▸ Description of the task
Set down, character for character, everything in the records below from the line holding "ww|inf|vrij|zonder: 48 -> 59" down to the line holding "ww|inf|nom|zonder|zonder-n: 7 -> 4", and no other line.

▸ Records for the exercise
┌────────

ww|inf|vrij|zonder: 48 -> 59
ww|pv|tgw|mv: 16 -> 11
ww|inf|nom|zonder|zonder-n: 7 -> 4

└────────
┌────────

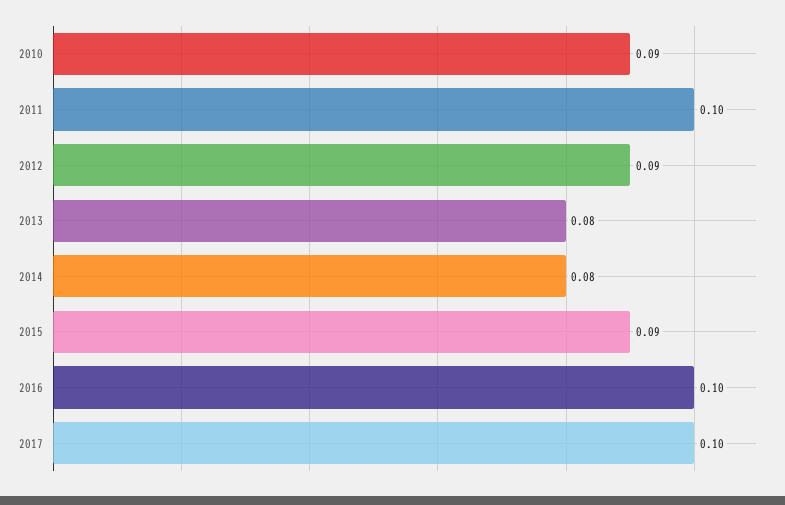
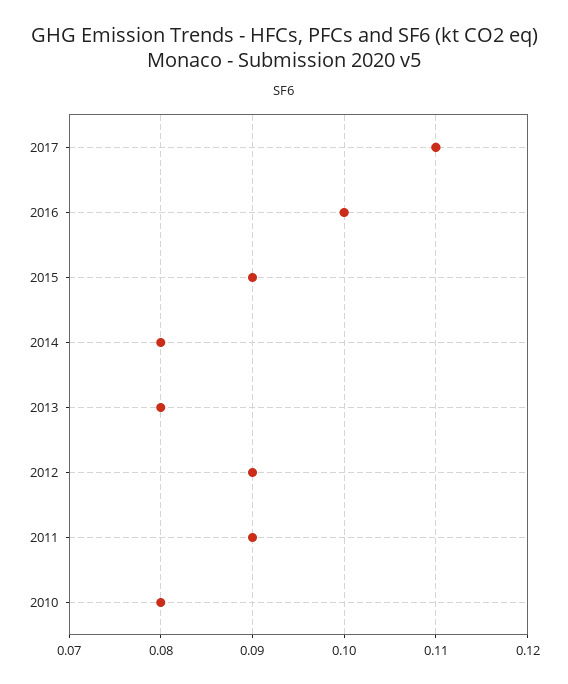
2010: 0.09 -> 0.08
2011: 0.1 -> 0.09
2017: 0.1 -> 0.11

└────────

▸ Exercise answer
ww|inf|vrij|zonder: 48 -> 59
ww|pv|tgw|mv: 16 -> 11
ww|inf|nom|zonder|zonder-n: 7 -> 4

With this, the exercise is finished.